Page text:
= = = =

Saturday, 11 October 2008

The Guernsey Literary and Potato Peel Pie Society by Mary Ann Shaffer and Annie Barrows


Bloomsbury €13.99

IT MUST have been particularly galling for Mary Ann Shaffer that she died before she could finish her first and only novel.
More galling for her readers. Shaffer's characters are so vivid that you sigh with regret as you finish their story.
She decided to write about Guernsey after getting stuck in the airport there, where she kept herself warm under the hand-dryer in the men's toilets.
There (not in the actual toilets) she found Jersey Under the Jack-Boot, and discovered to her astonishment that the Channel Islands had been occupied by the Germans during World War II.
Born in West Virginia, Shaffer spent a lifetime working in libraries, bookshops and publishing.
Eight years before she died, she started to write the story that haunted her.
It was finished in draft when she discovered that she had abdominal cancer, and asked her niece, children's writer Annie Barrows, to tie up the loose ends.
This is the story: after the war, a brittle London columnist finds herself in correspondence, first with a Guernsey pig farmer who has bought a book she once owned and seeks more by the same author, then with other members of his book club.
An innocent opening, which leads dreamily into the realities - including the horrors - of that German occupation. And to love, death, moral questions and the whole lot.
It's a winter book, the kind for a big leather armchair, a turf fire and a glass of hot port.

= = = =

Records shown:
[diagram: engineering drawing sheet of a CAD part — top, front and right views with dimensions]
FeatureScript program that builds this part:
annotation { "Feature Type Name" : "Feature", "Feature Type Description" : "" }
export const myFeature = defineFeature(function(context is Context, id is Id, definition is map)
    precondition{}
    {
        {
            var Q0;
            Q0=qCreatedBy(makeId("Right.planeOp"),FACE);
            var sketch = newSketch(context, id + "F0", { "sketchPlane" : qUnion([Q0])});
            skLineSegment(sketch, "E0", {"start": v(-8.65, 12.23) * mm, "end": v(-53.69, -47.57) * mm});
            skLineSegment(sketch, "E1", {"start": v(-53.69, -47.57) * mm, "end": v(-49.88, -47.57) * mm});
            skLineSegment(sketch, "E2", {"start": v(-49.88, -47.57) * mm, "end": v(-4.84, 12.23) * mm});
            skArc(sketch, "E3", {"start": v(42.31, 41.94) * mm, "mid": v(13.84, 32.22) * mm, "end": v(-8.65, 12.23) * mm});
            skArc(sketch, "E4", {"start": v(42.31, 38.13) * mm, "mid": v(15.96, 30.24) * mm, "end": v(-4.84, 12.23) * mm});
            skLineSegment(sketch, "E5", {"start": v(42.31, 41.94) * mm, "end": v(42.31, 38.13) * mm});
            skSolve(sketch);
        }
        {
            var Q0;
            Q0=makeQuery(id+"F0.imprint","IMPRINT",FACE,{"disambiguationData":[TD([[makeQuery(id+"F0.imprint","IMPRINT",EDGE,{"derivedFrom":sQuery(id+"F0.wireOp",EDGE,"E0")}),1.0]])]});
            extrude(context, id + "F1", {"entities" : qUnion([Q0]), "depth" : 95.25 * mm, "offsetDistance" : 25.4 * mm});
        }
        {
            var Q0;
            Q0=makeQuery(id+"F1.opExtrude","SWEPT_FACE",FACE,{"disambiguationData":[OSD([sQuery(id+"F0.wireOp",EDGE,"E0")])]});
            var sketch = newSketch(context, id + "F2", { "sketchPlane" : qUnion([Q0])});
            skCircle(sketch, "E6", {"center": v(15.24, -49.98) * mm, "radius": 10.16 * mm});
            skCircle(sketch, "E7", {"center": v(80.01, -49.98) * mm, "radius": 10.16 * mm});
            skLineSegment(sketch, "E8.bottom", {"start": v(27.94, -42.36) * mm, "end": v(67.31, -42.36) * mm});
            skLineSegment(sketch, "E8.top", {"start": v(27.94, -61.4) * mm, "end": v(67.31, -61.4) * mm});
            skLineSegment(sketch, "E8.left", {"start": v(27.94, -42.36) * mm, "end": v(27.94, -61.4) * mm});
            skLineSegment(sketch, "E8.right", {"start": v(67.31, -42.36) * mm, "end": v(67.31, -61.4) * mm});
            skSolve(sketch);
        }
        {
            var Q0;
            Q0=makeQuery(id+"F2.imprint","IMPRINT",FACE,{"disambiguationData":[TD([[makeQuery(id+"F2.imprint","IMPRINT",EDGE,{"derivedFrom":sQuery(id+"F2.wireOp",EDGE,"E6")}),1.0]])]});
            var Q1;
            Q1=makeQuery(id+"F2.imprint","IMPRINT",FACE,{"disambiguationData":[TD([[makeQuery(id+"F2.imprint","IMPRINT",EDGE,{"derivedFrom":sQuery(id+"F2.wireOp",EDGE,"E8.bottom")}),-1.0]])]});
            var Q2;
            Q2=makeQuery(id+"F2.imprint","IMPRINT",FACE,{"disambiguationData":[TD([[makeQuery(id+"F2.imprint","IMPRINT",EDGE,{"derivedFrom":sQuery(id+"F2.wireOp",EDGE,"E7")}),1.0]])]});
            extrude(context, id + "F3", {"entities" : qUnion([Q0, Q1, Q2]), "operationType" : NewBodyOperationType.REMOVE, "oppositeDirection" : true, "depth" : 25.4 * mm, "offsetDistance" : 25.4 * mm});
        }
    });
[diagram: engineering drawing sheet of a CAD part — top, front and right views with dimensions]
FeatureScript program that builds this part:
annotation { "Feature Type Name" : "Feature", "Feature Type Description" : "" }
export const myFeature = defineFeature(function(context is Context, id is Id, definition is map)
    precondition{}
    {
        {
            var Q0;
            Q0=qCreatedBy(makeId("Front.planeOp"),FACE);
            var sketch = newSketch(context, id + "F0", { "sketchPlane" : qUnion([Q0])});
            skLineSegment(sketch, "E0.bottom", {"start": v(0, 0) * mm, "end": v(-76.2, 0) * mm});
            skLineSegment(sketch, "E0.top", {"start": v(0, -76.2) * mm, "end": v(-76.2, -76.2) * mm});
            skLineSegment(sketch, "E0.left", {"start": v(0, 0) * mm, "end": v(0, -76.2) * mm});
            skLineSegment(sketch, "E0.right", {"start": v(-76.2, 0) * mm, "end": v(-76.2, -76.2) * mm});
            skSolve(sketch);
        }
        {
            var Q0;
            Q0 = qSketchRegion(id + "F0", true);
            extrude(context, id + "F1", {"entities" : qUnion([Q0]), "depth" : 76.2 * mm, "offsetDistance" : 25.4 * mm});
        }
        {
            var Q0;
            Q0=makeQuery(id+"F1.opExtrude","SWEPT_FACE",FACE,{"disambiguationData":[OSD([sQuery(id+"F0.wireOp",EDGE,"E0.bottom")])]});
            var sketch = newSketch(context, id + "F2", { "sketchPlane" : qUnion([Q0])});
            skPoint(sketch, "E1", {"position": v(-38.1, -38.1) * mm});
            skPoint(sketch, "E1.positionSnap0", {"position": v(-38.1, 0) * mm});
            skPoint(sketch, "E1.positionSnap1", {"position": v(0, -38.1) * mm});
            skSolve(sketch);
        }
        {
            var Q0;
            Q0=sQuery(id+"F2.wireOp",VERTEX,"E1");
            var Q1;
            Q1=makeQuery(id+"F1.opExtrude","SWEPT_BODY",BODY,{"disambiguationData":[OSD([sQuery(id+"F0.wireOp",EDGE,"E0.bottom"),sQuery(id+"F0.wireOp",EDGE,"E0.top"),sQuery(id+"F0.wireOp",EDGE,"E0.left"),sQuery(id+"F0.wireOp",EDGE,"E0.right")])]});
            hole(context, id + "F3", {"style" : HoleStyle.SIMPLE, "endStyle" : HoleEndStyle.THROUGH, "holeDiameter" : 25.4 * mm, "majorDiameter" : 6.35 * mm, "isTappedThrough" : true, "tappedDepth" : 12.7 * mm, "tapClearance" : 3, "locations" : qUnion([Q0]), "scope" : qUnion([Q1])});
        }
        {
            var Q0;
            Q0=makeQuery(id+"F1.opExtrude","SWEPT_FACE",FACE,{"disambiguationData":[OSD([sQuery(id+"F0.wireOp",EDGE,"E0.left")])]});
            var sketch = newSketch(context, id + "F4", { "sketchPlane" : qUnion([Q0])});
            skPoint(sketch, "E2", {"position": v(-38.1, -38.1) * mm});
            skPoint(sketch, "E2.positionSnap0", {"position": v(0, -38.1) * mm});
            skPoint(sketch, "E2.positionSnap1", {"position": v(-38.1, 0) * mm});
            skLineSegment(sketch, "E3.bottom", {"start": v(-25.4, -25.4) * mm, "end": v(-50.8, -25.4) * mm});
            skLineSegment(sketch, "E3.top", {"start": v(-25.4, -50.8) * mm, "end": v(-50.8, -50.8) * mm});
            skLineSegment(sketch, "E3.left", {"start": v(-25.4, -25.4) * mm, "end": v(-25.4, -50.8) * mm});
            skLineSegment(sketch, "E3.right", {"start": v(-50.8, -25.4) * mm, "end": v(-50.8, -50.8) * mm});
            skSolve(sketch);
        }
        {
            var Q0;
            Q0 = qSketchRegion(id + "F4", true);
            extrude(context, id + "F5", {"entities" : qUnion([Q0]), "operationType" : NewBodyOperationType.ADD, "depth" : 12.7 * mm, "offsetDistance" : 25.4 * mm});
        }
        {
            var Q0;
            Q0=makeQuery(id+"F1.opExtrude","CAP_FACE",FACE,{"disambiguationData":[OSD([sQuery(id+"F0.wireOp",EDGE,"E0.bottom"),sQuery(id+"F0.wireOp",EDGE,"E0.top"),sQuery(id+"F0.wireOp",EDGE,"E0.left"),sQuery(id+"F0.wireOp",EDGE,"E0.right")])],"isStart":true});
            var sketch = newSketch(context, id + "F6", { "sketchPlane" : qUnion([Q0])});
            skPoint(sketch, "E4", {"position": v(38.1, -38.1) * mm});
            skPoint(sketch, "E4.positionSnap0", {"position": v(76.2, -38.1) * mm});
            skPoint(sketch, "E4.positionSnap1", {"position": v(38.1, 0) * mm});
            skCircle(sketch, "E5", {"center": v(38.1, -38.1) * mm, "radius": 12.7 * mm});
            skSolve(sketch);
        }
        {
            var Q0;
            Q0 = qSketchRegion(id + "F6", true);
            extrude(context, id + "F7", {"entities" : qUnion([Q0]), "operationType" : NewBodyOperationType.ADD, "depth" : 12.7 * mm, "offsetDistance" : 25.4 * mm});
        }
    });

= = = =

Exercise requirements:
a. According to the book review, why did Annie Barrows help finish the novel?
b. Write out the part of the book review that begins at the words "An innocent opening, which" and stops after "the whole lot.", swapping "dreamily" for "gently".
The data play no part in what follows.

Responses in order:
a. Shaffer had finished the story in draft when she found out she had abdominal cancer. She then asked her niece, Annie Barrows, to tie up the loose ends.

b.
An innocent opening, which leads gently into the realities - including the horrors - of that German occupation. And to love, death, moral questions and the whole lot.